Hadoop and Yarn – Ways to utilize ideal nodes in a cluster
Here we are going to learn how to do things better in a Hadoop cluster using Yarn. So, we have the Hadoop, which is an open-source framework and we are using it to analyze our Big Data. So, we have to pay for the MapReduce cluster, maybe it is running on Amazon and generally in a MapReduce cluster there are a lot of nodes that are not used; well, who gets 100% utilization these days, anyway. So these nodes are ideal; so what can we do with them. Maybe we could run something more than MapReduce because if we want to do some real time analysis we can’t do it with MapReduce. We could go for some other thing else like Storm or some other real time streaming engine. Or we could run a message passing algorithm over this data.
So, what can we do with the idle nodes that are available in the cluster? A Message Passing App is something one can go for; this is also a distributed application. It runs in the cluster; it runs several agents. All together, the state of the agents makeup the state of the application and they send messages to one another and manipulate the data. So, this is a pretty common pattern for all message passing applications.

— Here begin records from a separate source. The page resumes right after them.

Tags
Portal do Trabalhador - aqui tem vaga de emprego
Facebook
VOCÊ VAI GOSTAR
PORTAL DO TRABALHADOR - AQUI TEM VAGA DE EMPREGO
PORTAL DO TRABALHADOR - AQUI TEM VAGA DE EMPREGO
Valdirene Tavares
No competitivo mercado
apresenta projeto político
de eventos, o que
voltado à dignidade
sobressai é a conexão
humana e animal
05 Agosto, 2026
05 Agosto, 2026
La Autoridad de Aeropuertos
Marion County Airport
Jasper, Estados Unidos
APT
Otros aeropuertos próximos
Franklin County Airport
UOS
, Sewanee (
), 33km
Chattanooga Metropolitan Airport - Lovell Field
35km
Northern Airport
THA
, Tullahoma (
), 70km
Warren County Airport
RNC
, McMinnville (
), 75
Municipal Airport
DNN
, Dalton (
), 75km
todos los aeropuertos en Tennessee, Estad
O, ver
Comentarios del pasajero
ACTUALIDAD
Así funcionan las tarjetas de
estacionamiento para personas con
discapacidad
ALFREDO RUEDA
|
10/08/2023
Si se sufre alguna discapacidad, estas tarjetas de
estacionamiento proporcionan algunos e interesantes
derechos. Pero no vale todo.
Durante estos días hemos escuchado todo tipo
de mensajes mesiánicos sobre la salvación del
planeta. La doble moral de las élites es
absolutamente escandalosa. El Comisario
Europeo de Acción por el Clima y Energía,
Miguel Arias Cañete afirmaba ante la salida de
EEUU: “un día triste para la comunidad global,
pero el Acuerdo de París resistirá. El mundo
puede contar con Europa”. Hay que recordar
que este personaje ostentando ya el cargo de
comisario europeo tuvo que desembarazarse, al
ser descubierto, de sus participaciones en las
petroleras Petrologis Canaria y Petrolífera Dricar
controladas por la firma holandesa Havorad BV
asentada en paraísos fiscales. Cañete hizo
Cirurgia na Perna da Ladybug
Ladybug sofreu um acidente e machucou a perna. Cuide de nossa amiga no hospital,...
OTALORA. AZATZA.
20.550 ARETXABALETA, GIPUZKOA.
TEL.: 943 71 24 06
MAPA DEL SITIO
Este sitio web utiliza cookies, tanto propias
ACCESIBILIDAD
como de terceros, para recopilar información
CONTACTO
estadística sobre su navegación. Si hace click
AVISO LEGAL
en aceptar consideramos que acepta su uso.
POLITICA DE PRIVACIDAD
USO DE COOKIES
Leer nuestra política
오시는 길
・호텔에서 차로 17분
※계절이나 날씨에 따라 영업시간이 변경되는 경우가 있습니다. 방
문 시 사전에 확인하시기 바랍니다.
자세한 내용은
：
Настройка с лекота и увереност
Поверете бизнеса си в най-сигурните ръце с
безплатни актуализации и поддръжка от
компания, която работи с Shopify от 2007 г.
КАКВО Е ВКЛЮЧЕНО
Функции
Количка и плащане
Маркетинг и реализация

Another type of application we could run is the streaming app; here real time events come into the system and they are processed in a pipeline of steps. It is possible for the pipeline to branch if required but generally it runs in a distributed pattern and it is scalable.
Alternatively we can do something very simple; now that we have developed the web app an important thing to do is load testing. So, we can run a distributed load test which is very simple; we just run n number of nodes and they all do the same thing; they just hammer that web service. This is something quite easy to do if one has spare computer resources.

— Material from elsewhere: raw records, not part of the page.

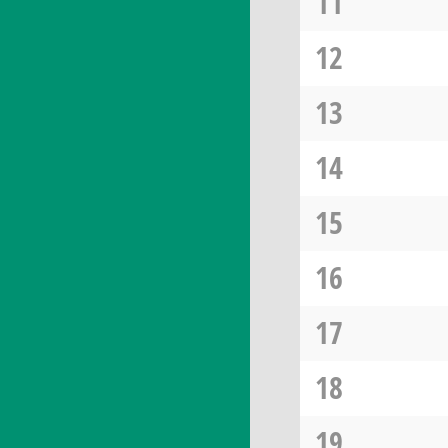
11
12
13
14
15
16
17
18
19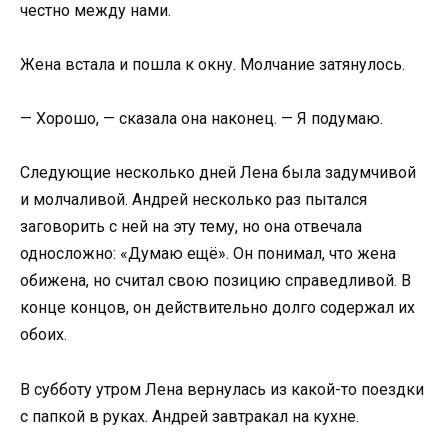
честно между нами.
Жена встала и пошла к окну. Молчание затянулось.
— Хорошо, — сказала она наконец. — Я подумаю.
Следующие несколько дней Лена была задумчивой
и молчаливой. Андрей несколько раз пытался
заговорить с ней на эту тему, но она отвечала
односложно: «Думаю ещё». Он понимал, что жена
обижена, но считал свою позицию справедливой. В
конце концов, он действительно долго содержал их
обоих.
В субботу утром Лена вернулась из какой-то поездки
с папкой в руках. Андрей завтракал на кухне.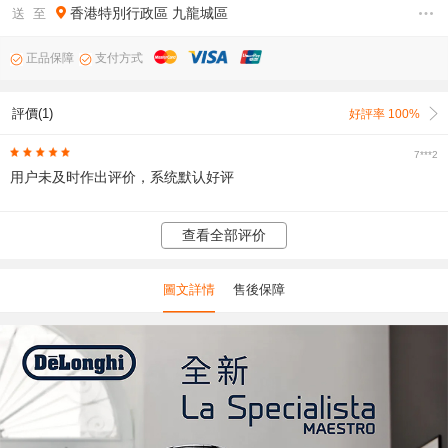
香港特別行政區
九龍城區
送 至
正品保障
支付方式
評價(1)
好評率 100%
7***2
用户未及时作出评价，系统默认好评
查看全部评价
圖文詳情
售後保障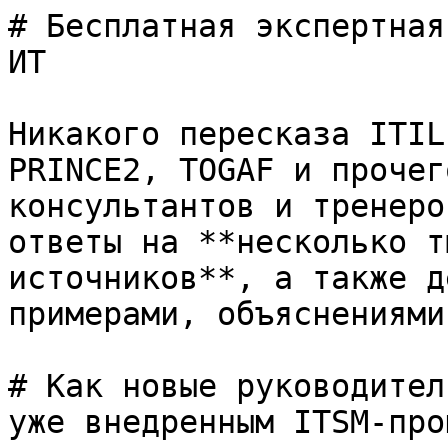
# Бесплатная экспертная
ИТ

Никакого пересказа ITIL
PRINCE2, TOGAF и прочег
консультантов и тренеро
ответы на **несколько т
источников**, а также д
примерами, объяснениями
# Как новые руководител
уже внедренным ITSM-про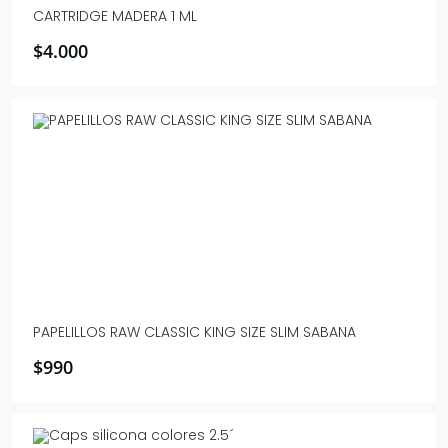
CARTRIDGE MADERA 1 ML
$
4.000
PAPELILLOS RAW CLASSIC KING SIZE SLIM SABANA
$
990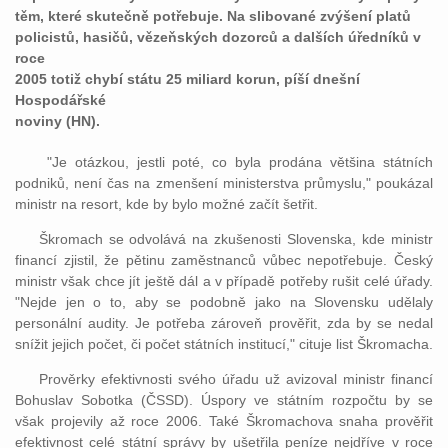
těm, které skutečně potřebuje. Na slibované zvýšení platů
policistů, hasičů, vězeňských dozorců a dalších úředníků v
roce
2005 totiž chybí státu 25 miliard korun, píší dnešní
Hospodářské
noviny (HN).
"Je otázkou, jestli poté, co byla prodána většina státních
podniků, není čas na zmenšení ministerstva průmyslu," poukázal
ministr na resort, kde by bylo možné začít šetřit.
Škromach se odvolává na zkušenosti Slovenska, kde ministr
financí zjistil, že pětinu zaměstnanců vůbec nepotřebuje. Český
ministr však chce jít ještě dál a v případě potřeby rušit celé úřady.
"Nejde jen o to, aby se podobně jako na Slovensku udělaly
personální audity. Je potřeba zároveň prověřit, zda by se nedal
snížit jejich počet, či počet státních institucí," cituje list Škromacha.
Prověrky efektivnosti svého úřadu už avizoval ministr financí
Bohuslav Sobotka (ČSSD). Úspory ve státním rozpočtu by se
však projevily až roce 2006. Také Škromachova snaha prověřit
efektivnost celé státní správy by ušetřila peníze nejdříve v roce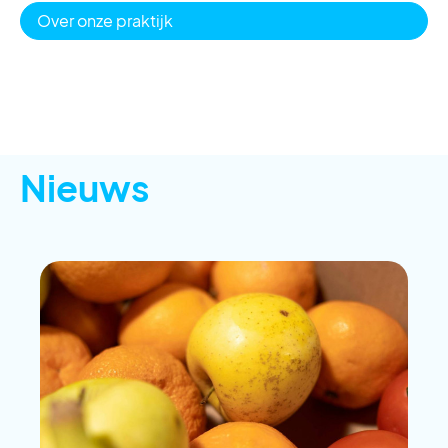
Over onze praktijk
Nieuws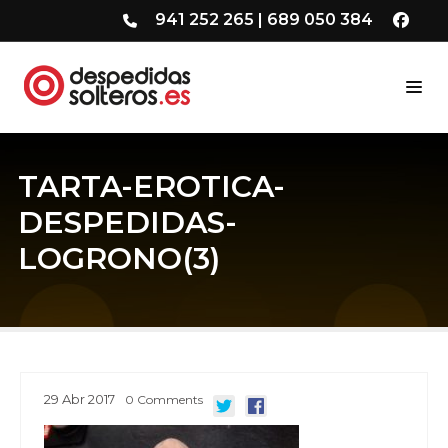
941 252 265
|
689 050 384
TARTA-EROTICA-
DESPEDIDAS-
LOGRONO(3)
29
Abr
2017
0
Comments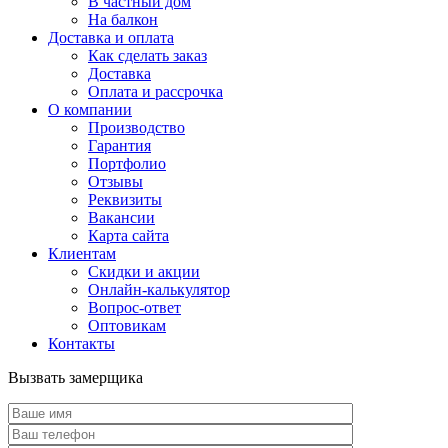
В частный дом
На балкон
Доставка и оплата
Как сделать заказ
Доставка
Оплата и рассрочка
О компании
Производство
Гарантия
Портфолио
Отзывы
Реквизиты
Вакансии
Карта сайта
Клиентам
Скидки и акции
Онлайн-калькулятор
Вопрос-ответ
Оптовикам
Контакты
Вызвать замерщика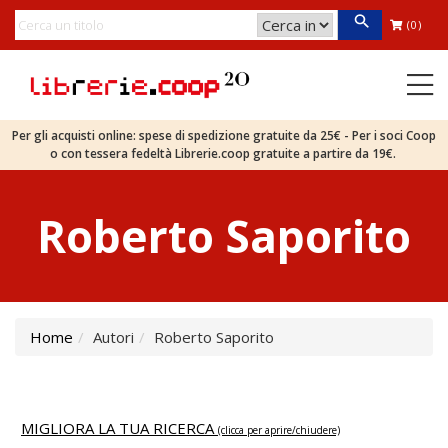
(0)
Per gli acquisti online: spese di spedizione gratuite da 25€ - Per i soci Coop
o con tessera fedeltà Librerie.coop gratuite a partire da 19€.
Roberto Saporito
Home
Autori
Roberto Saporito
MIGLIORA LA TUA RICERCA
(clicca per aprire/chiudere)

And all these things are done by a number of companies globally. For example a company called Continuity has built a Big Data platform which allows users to run all the above applications and much more in a single cluster, which makes it really easy. Right now, they are running things like real time stream processing, ad-hoc queries, Map/Reduce job, etc in a Hadoop cluster. So, when doing all this they have found they wanted a multi-purpose cluster where all these different types of applications can run at the same time and co-exist with each other. And they have actually made this possible by developing something called Yarn.